İçindekiler
Tüm topraklar tam güneşten faydalanmaz Kuzeye bakan ve belki de bitkiler veya binalar tarafından gölgelenen araziler vardır. Çoğu sebze bahçesinde, ister bir ağaç tarafından gölgelensin ister bir çitin yanında olsun, güneş ışınlarının yalnızca belirli zamanlarda ulaştığı alanlar vardır.
Bu biraz gölgeli topraklar hala ekilebilir, önemli olan daha az güneşe uygun ürünlerin nasıl seçileceğini bilmektir, bu yüzden aşağıda görelim gölgede hangi ürünler yetiştirilebilir Aslında hiçbir sebze tam gölgede tutulamaz, ancak bunun yerine güneş ışınlarının günde sadece birkaç saat ulaştığı yarı gölge alanlardan yararlanabiliriz.
Ayrıca bakınız: Ağustos ayında İngiliz bahçesi: açık günler, hasatlar ve yeni kelimelerGüneş bitkiler için kesinlikle temel bir unsurdur, sadece şunu düşünün ışık sayesinde klorofil fotosentezi gerçekleşir Bu nedenle hiçbir sebze bahçesi bitkisi onsuz yaşayamaz. Bununla birlikte, daha az maruz kalmaktan memnun olan mahsuller vardır, diğerleri ise yalnızca saatlerce doğrudan güneş ışığı aldıklarında en iyisini verirler.
Gölgeli bir arazide ne yetiştirilir
Kuzeye bakan bir arsanız veya sebze bahçenizin çitin gölge oluşturduğu bir bölümü varsa, oraya biber veya domates ekmeyin: güneş ışığı açısından daha az talepkar olan sebzeleri seçmek önemlidir.
Özellikle gölgeli bir yerle yetinebilecek marul, hindiba ve roka gibi salatalar vardır, ayrıca sarımsak, ıspanak, kaburga, otlar, rezene, havuç, kereviz, kabak ve kabak mutlaka tam güneş gerektirmez. Lahanalar arasında alabaş gölgeli alanlar için en uygun olanıdır.

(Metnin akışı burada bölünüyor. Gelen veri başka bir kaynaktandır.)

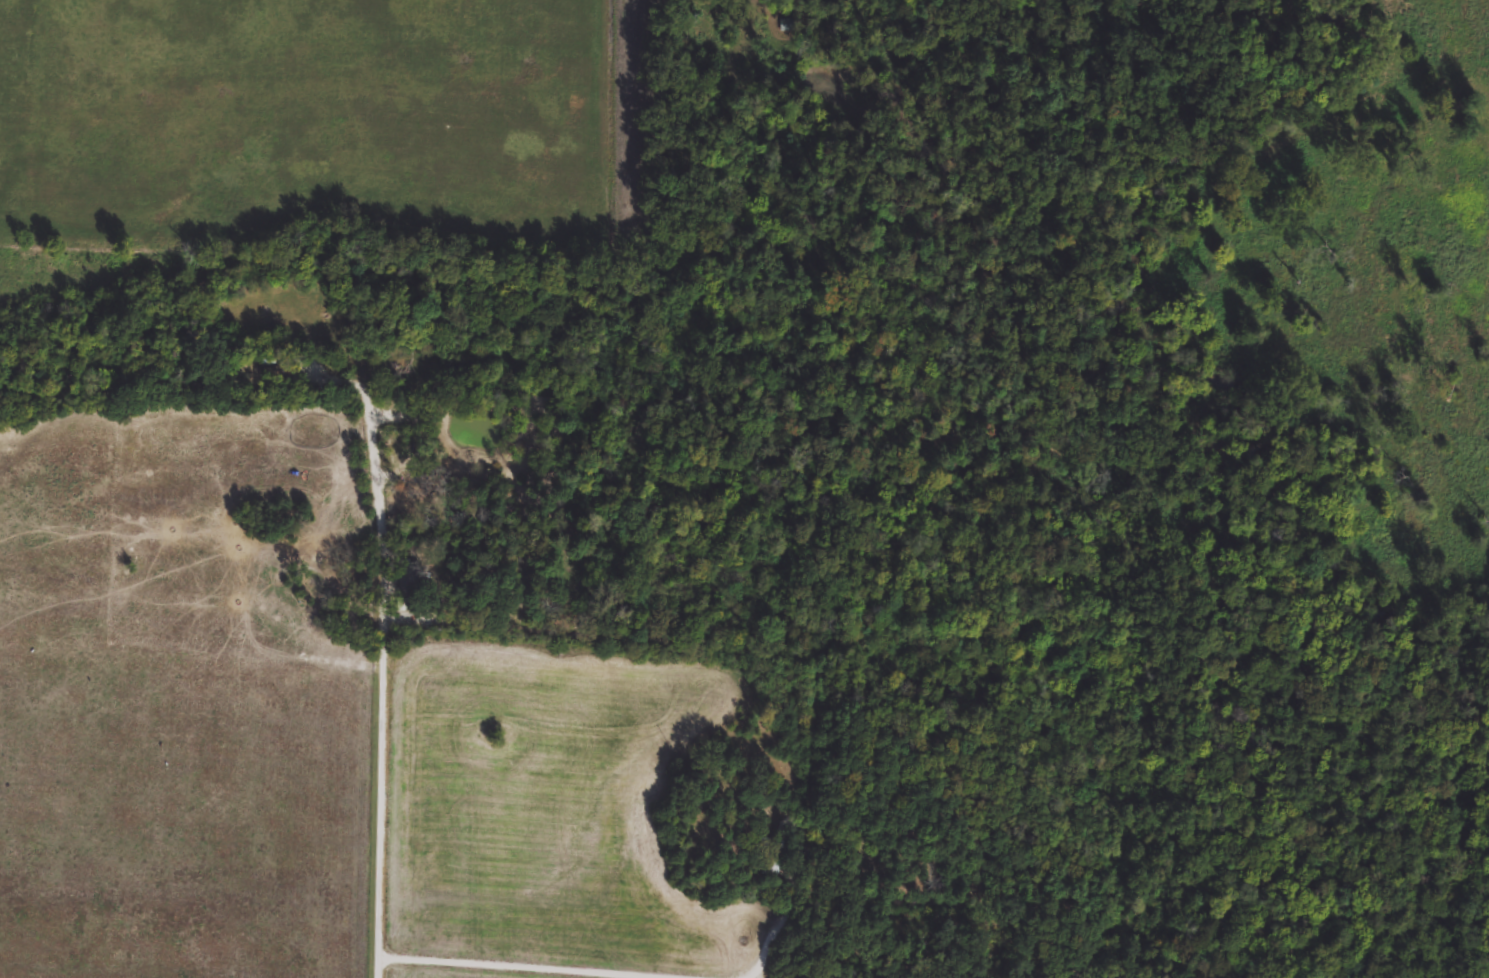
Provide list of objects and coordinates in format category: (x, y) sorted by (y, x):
building: (398, 394)
building: (409, 582)
road: (531, 599)
road: (380, 697)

Listelediğim bahçe bitkilerinden bazıları tam güneş altında daha iyi yetiştirilebilir, ancak biraz daha az zengin bir hasat ve biraz daha uzun bir olgunlaşma süresiyle yetinerek, kişi yine de bunları ekebilir ve böylece aksi takdirde ekilemeyecek olan araziyi kullanabilir.
Sebzelere ek olarak, aromatik bitkiler az güneş alan yerlerde yetiştirilebilir: kekik, adaçayı, nane, melisa, tarhun, maydanoz çok fazla zarar görmeyecektir. Bektaşi üzümü, kuş üzümü, yaban mersini, çilek gibi küçük meyveler yarı gölge konumlarda yetiştirilebilir: bu bitkilerin doğada 'çilek' olarak doğduğunu ve bu nedenle gölgede kalmaya alışkın olduklarını unutmayalım.daha büyük ağaçlar.

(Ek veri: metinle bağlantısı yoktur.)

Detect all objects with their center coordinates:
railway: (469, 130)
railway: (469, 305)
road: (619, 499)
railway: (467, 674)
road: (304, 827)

Gölgeli toprakları işlemek için birkaç ipucu
Asla tam gölgede değil. Bitkilerin ışığa ihtiyacı vardır: Toprak tamamen gölgede kalırsa, içinde kayda değer sonuçlarla sebze yetiştirmenin mümkün olmayacağını bilmelisiniz. Daha az talepkar sebze bahçesi bitkileri olduğunu gördük, ancak hepsinin günde en az 4 veya 5 saat güneş alması gerekir. Tamamen gölgede sebze yetiştirmek mümkün değildir.
Ekim yerine nakil. Bir bitkinin yaşamının ilk evresinde, tohum filizlenirken ve ardından küçük fide gelişirken, güneş ışığı çok önemlidir. Eksik olduğunda, genç fideler kötü gelişir: renklerini kaybederler, küçük yapraklar üretirler ve boyları ince olur; genellikle "bitkilerin döndüğü" söylenir. Bu nedenle onları düzgün bir tohum yatağında yetiştirmek daha iyidirve ekimden 45 ila 60 gün sonra orta gölge bölgeye nakledin. Bu, nakledildiğinde çok acı çeken bir sebze olan havuç için geçerli değildir.
Soğuğa dikkat edin Güneş sadece ışık değil aynı zamanda sıcaklık da getirir, bu nedenle yarı gölgedeki toprak genellikle dona karşı daha hassastır, sıcaklıklar güneşli yerlere göre daha düşük olacaktır. Yetiştiriciliği planlarken, donun sebzeleri bozmaması için bu faktörü dikkate almak önemlidir.
Islaklığa dikkat edin Güneş ışığının azlığı daha az su buharlaşması anlamına gelir, bu nedenle gölgeli toprak daha ıslak kalma eğilimindedir. Bir yandan, sulamadan tasarruf sağladığı için bu iyidir, ancak aynı zamanda mantarlar, küf ve genel olarak hastalıklar için kolay bir üreme alanı olabilir. Bunu önlemek için, ekim sırasında toprak iyi işlenmeli, böylece iyi drene edilmeli ve yıl boyunca sık sık otlanmalıdır.böylece toprağı oksijenlendirir.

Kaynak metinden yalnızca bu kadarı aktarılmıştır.